There were some interesting posters presented at the conference.  Lilit Najaryan and colleagues from Kazakhstan described in a poster the different roles of the teacher based on the 12 roles model I described previously.  A take-home message from the poster was ‘It ain’t what you do - it’s the way that you do it.’  With Pat Lilley I am currently working on a new book to be published by Elsevier in 2017 where we have defined and expanded the different roles of the teacher.

A number of interesting presentations were made for the IMU-Ron Harden Innovation in Medical Education Award (IMU-RHIME).  The winner was Chris O’Callaghan and Chris Williams on the theme of Development and Evaluation of Video Intense, Context Specific, Multimedia Training Program for Africa: Ophthalmology.  Their work is certainly impressive.  

On returning to Dundee we have been working on MedEdPublish. By the time the next blog is published I hope we will have online the relaunch of AMEE’s MedEdPublish as a new e-journal for the healthcare professions with rapid publication and post publication review of submissions.

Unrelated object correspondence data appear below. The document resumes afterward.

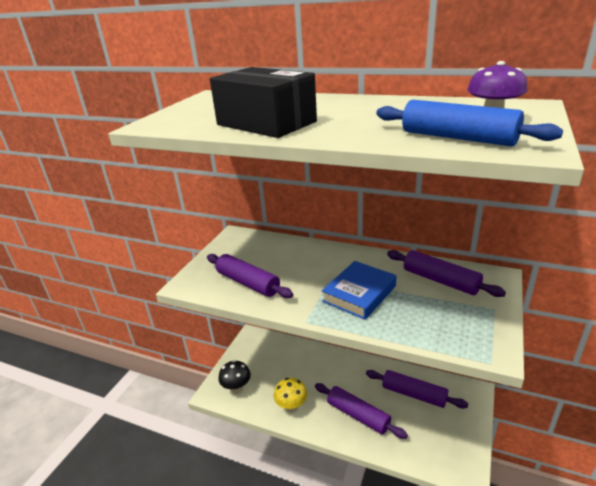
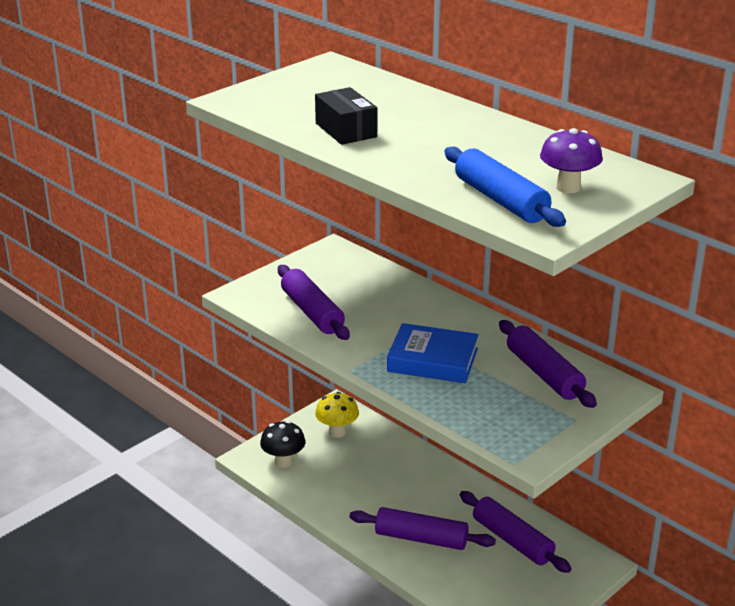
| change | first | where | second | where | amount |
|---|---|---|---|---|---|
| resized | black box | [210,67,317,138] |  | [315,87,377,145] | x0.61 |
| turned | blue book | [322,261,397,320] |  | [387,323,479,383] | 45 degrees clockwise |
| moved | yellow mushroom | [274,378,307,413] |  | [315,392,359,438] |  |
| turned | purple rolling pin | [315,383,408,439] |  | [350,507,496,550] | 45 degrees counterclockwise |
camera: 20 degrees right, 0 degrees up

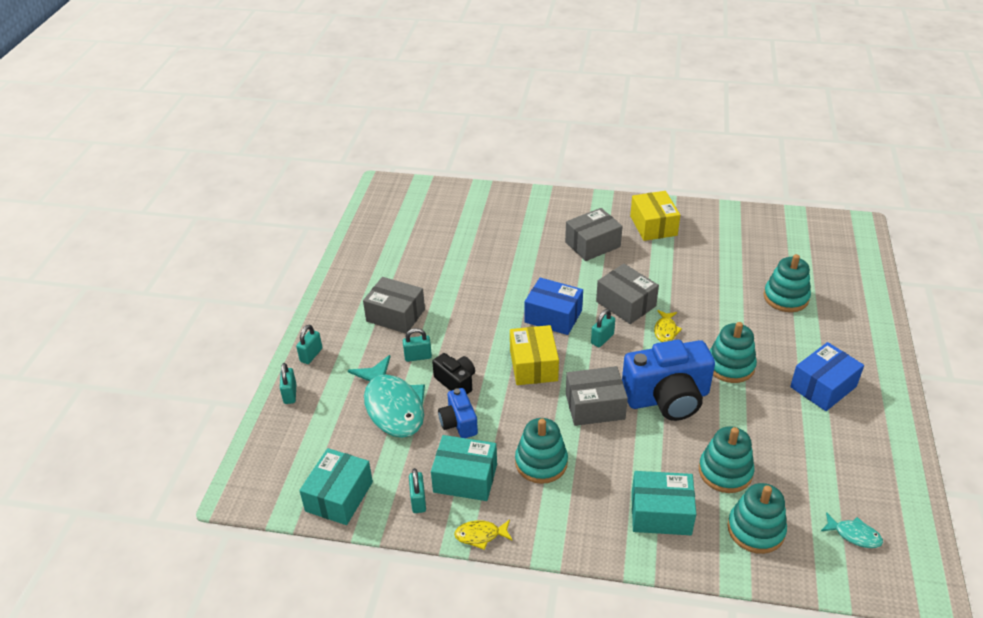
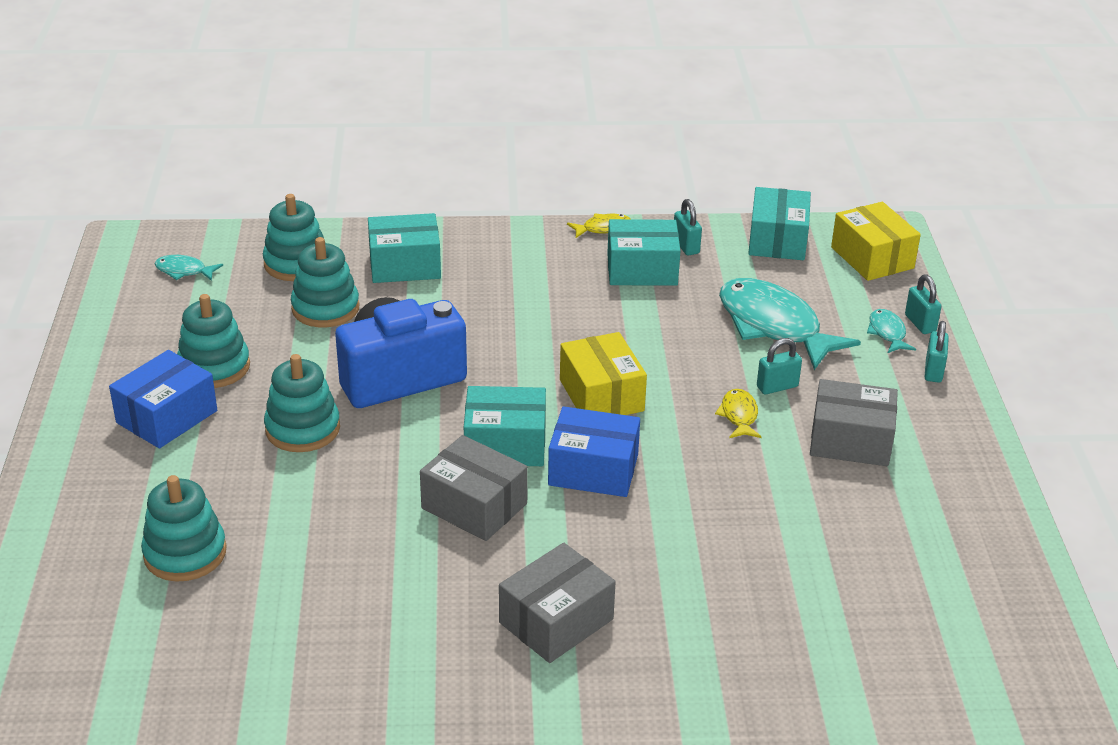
| change | first | where | second | where | amount |
|---|---|---|---|---|---|
| moved | yellow box | [630,191,680,241] |  | [831,202,921,281] |  |
| replaced | turquoise padlock | [591,309,615,347] | turquoise box | [464,386,546,466] |  |
| moved | yellow fish | [654,310,682,342] |  | [715,389,762,438] |  |
| removed | black camera | [432,353,475,394] |  |  |  |
| removed | grey box | [566,366,628,426] |  |  |  |
| removed | blue camera | [438,388,478,438] |  |  |  |
| moved | turquoise stacking toy | [515,418,568,484] |  | [177,294,250,388] |  |
| added |  |  | turquoise fish | [867,309,916,353] |  |
camera: 165 degrees right, 5 degrees down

We have now put on the website the papers selected for AMEE 2016 in Barcelona.  All 3,350 papers were reviewed by three referees and the decision as to what to include in the programme was not easy.  I think the result we have, however, is an exciting and interesting programme of short communications, posters and workshops.  The themes and speakers for symposia and plenary sessions have already been published in the preliminary programme.  As before the fringe session attracted a number of proposals.  A new feature this year was ‘Points of view.’  We had almost one hundred submissions in this category and from these selected two sessions each with six presentations.  An interesting thought struck me looking at the submissions.  North American proposals featured highly in the pre-conference and conference workshop sessions submitted, whereas there were very few North American contributions submitted as a ‘Points of view.’  Does this tell us something about a national culture in medical education?  Perhaps an analysis of submissions and issues arising from this could be a topic for a Diploma or Masters’ in Medical Education.